3. Chidinma Faith Onyeweaku
The COVID-19 pandemic increased the rate of poverty and hunger to a large extent, this adverse effect can result to a young girl being married off in order to lessen her family’s financial burden, or even worse, a real risk with lockdowns and extended school closure increases the cases of teenage pregnancy amongst young girls due to either sexual abuse or mere ignorance of the unfavorable effects of pre-marital sex. Girls in this category become very uncertain about their education after the pandemic. During the pandemic, many schools were shut down and even if remote learning is still made available, most girls who were probably not married off have been forced to drop out of schools in order to help their mothers with caring for other family members thereby taking up extra labor and household chores.

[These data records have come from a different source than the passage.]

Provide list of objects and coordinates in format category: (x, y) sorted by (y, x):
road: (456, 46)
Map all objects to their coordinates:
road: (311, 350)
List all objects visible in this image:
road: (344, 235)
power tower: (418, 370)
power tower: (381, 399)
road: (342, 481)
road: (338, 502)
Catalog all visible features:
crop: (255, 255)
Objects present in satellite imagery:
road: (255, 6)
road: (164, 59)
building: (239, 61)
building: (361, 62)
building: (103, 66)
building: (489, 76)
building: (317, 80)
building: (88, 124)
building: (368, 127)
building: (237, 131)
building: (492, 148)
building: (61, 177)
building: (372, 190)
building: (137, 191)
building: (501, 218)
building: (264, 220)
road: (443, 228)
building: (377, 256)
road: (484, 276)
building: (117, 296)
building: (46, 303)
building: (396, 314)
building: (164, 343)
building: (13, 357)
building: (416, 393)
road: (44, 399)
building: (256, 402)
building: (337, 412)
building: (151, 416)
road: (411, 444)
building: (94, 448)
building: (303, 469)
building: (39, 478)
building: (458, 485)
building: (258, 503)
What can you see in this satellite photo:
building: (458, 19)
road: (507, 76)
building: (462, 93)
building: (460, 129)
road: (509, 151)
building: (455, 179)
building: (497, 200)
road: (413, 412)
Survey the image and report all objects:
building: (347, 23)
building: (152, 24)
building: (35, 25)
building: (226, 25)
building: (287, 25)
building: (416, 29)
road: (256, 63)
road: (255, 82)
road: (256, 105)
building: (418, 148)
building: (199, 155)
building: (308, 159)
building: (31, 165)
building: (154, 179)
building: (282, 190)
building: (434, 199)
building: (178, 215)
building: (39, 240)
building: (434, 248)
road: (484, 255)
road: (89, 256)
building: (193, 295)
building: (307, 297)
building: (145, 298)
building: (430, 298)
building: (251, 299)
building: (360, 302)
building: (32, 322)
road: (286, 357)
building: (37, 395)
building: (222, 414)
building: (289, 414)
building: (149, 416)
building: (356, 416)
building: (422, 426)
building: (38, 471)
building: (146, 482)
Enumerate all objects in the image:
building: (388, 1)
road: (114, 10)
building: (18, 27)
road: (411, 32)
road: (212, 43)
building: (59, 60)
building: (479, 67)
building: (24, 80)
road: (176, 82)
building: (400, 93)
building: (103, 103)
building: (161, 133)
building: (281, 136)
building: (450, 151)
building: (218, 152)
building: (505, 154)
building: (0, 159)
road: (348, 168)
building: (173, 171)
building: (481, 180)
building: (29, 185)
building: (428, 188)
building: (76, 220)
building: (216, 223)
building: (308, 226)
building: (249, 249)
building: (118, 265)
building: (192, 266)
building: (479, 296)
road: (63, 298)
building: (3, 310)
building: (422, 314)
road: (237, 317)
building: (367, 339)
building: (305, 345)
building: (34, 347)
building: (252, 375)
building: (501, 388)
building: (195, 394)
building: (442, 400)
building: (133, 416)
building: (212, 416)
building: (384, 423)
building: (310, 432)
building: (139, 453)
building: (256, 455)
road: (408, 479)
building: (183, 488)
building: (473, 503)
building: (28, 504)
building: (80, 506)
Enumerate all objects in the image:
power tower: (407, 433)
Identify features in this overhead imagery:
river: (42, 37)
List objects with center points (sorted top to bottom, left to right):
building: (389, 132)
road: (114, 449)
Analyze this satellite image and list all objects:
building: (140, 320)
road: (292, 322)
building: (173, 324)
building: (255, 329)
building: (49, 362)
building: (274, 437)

When the crisis has passed, and schools are reopened, it is very crucial to see that girls go back to school, and those who were in more ways than one affected by the virus should be given extra psychological support to be emotionally ready for the classroom again. Orientation on sexual and reproductive health should be observed in rural communities as well.
4. Amara Goodness Okorie
A pandemic can end girls education, in many of the countries where being a girl is already a barrier to education, when the barrier is amplified by a health crisis and a potential lockdown thus makes maintaining an education difficult for all children but especially for girls. If the effect of Covid-19 and lockdown measures which led school closure, it could even result in a young girl being married off in order to lessen her family's financial burdens. Girls in underdeveloped communities and rural areas may not be able to access online learning platforms thereby increasing the number of out of school girls. UN experts predicts that as many as 13 million more child marriages could take place over the next 10 years because of shutdown of schools.
For girls making the switch to learning at home, its important to consider the needs and risk among the most vulnerable families especially around stress management and helping parents create a supportive learning environment, what's more when the crisis has passed and schools can reopen, its also critical to ensure that girls go back to school and that those who are actually affected by covid-19 survivors, unaccompanied minors, are given psychological support to be emotionally ready for the classroom once again.